Each Tuesday and Thursday morning, staff volunteers pack individual meals and desserts—labeled with nutrition information, including allergens—along with beverages, fruit, vegetables, and other available food. The group packs approximately 75 meals each day, or 150 meals per week, adhering to strict state and local food safety guidelines.

“Despite careful planning, hospitals typically have extra food that has been thawed, cooked, and/or is ready to eat, but not needed,” says Jennifer Grenier, DNP, CNML, CENP, associate chief nursing officer at MacNeal Hospital, who oversees the program. “Our goal is to improve the nutritional health of the community. Through The Surplus Project, we are able to share excess food and beverages that would otherwise go to waste with nearby food-insecure families.”

Once the food is packed, MacNeal volunteers deliver meals to Housing Forward, a Maywood social service organization providing shelter and supportive housing in the western suburbs, and Housing Forward’s Sojourner House in Oak Park. Sojourner House is Loyola Medicine’s medical respite center offering housing to homeless individuals in need of healing and recuperation following hospital discharge.

“We know that hunger exacerbates a broad-range of health issues,” says Charles Bareis, MD, chief medical officer of MacNeal Hospital. “The Surplus Project allows us to provide additional support to Housing Forward and Sojourner House and the individuals and families they serve. I commend Jennifer Grenier for bringing this impactful program to MacNeal Hospital.”

Grenier, along with Nicole Wynn, DNP, RN-BC, manager of nursing excellence and Magnet Program director at Loyola University Medical Center (LUMC) in Maywood, are working to bring the Surplus Project to LUMC. Grenier and Fabiola Zavala, MPH, director of community health and well-being at MacNeal Hospital and Gottlieb Memorial Hospital in Melrose Park, are overseeing the program at MacNeal and Gottlieb.
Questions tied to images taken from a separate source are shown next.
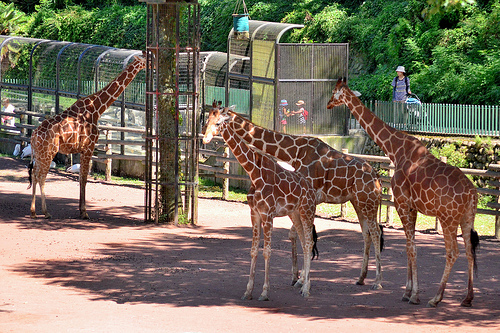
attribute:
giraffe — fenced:
[324, 77, 486, 254]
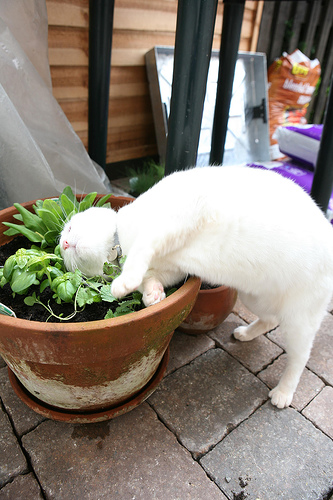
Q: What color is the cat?
A: White.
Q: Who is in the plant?
A: A cat.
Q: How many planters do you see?
A: Two.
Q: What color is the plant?
A: Green.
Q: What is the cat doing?
A: Laying in the plant.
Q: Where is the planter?
A: On the ground.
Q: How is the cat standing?
A: On back legs.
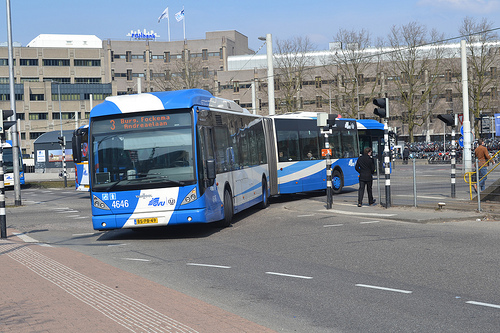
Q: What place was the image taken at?
A: It was taken at the road.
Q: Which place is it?
A: It is a road.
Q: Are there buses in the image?
A: Yes, there is a bus.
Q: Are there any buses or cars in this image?
A: Yes, there is a bus.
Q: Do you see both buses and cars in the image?
A: No, there is a bus but no cars.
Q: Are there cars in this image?
A: No, there are no cars.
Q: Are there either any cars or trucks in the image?
A: No, there are no cars or trucks.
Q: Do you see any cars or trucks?
A: No, there are no cars or trucks.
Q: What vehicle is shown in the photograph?
A: The vehicle is a bus.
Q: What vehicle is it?
A: The vehicle is a bus.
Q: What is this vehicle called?
A: That is a bus.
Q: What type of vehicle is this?
A: That is a bus.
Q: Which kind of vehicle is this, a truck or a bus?
A: That is a bus.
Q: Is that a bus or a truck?
A: That is a bus.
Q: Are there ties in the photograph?
A: No, there are no ties.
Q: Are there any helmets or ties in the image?
A: No, there are no ties or helmets.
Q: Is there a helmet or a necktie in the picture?
A: No, there are no ties or helmets.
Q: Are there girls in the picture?
A: No, there are no girls.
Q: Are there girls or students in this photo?
A: No, there are no girls or students.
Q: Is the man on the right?
A: Yes, the man is on the right of the image.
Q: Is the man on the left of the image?
A: No, the man is on the right of the image.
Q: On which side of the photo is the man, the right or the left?
A: The man is on the right of the image.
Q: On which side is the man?
A: The man is on the right of the image.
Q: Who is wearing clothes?
A: The man is wearing clothes.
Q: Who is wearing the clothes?
A: The man is wearing clothes.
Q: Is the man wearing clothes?
A: Yes, the man is wearing clothes.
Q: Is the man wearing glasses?
A: No, the man is wearing clothes.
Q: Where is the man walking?
A: The man is walking on the road.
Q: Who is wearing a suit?
A: The man is wearing a suit.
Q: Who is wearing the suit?
A: The man is wearing a suit.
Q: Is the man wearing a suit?
A: Yes, the man is wearing a suit.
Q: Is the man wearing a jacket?
A: No, the man is wearing a suit.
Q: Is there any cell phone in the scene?
A: No, there are no cell phones.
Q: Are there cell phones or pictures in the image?
A: No, there are no cell phones or pictures.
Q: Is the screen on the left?
A: Yes, the screen is on the left of the image.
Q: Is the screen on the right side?
A: No, the screen is on the left of the image.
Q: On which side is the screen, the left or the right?
A: The screen is on the left of the image.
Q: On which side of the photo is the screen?
A: The screen is on the left of the image.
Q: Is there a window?
A: Yes, there are windows.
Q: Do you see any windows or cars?
A: Yes, there are windows.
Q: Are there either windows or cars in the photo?
A: Yes, there are windows.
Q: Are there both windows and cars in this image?
A: No, there are windows but no cars.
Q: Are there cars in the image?
A: No, there are no cars.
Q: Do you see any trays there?
A: No, there are no trays.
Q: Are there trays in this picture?
A: No, there are no trays.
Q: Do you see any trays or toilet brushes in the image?
A: No, there are no trays or toilet brushes.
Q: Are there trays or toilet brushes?
A: No, there are no trays or toilet brushes.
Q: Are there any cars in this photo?
A: No, there are no cars.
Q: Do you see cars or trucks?
A: No, there are no cars or trucks.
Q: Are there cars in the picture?
A: No, there are no cars.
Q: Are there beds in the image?
A: No, there are no beds.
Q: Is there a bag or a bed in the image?
A: No, there are no beds or bags.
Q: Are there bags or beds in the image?
A: No, there are no beds or bags.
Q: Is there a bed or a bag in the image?
A: No, there are no beds or bags.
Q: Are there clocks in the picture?
A: No, there are no clocks.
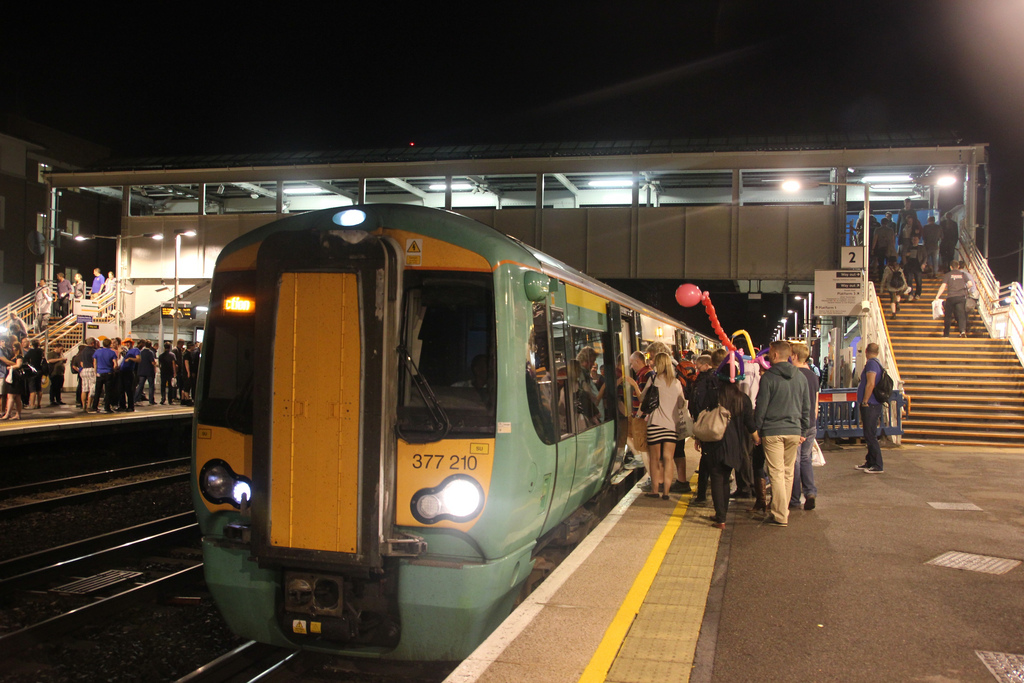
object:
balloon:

Grenier and Wynn created The Surplus Project when they worked together at another local hospital. Since its creation in 2015, the program has launched at more than 17 hospitals throughout the United States, including Riveredge Hospital in Forest Park, Illinois, and Penn Medicine in Philadelphia.

— Source: Loyola Medicine


New Risk Factors Linked to COVID-19 Infection

As the COVID-19 pandemic lingers, researchers have found associations between certain lifestyle factors and a person’s risk of getting infected. While it already has been established that those with type 2 diabetes and a high BMI are at greater risk of experiencing hospitalizations and other severe complications related to COVID-19, they are also at greater risk of getting symptomatic infection in the first place. That’s the finding of a recent study conducted by researchers at the University of Maryland School of Medicine published in PLoS One.

Using data from the UK Biobank of 500,000 British volunteers over age 40, the researchers examined health factors in those who tested positive for COVID-19 and compared them with those who tested negative. They found that those who had positive COVID-19 test results were more likely to have obesity or type 2 diabetes. Those who tested negative were more likely to have high levels of HDL cholesterol and have a normal BMI.

“Certain baseline cardiometabolic factors appear to either protect a person from COVID-19 infection while others make a person more vulnerable to infection,” says study author Charles Hong, MD, PhD, a professor of medicine and director of cardiology research at the University of Maryland School of Medicine. “But this study wasn’t designed to determine what factors actually cause COVID-19 infections. These are statistical associations that point to the importance of a healthy functioning immune system for protecting against COVID-19 infection.”

Hong and his colleagues controlled for potential confounding factors such as socioeconomic status, age, gender, and ethnicity.

“Our findings point to some healthful measures people can take to help potentially lower their risk of COVID-19 infection,” Hong says. “Controlling body weight is very important during this time, and measures to increase HDL levels like regular exercise and a diet rich in monounsaturated fats like extra-virgin olive oil and avocados might be helpful too.”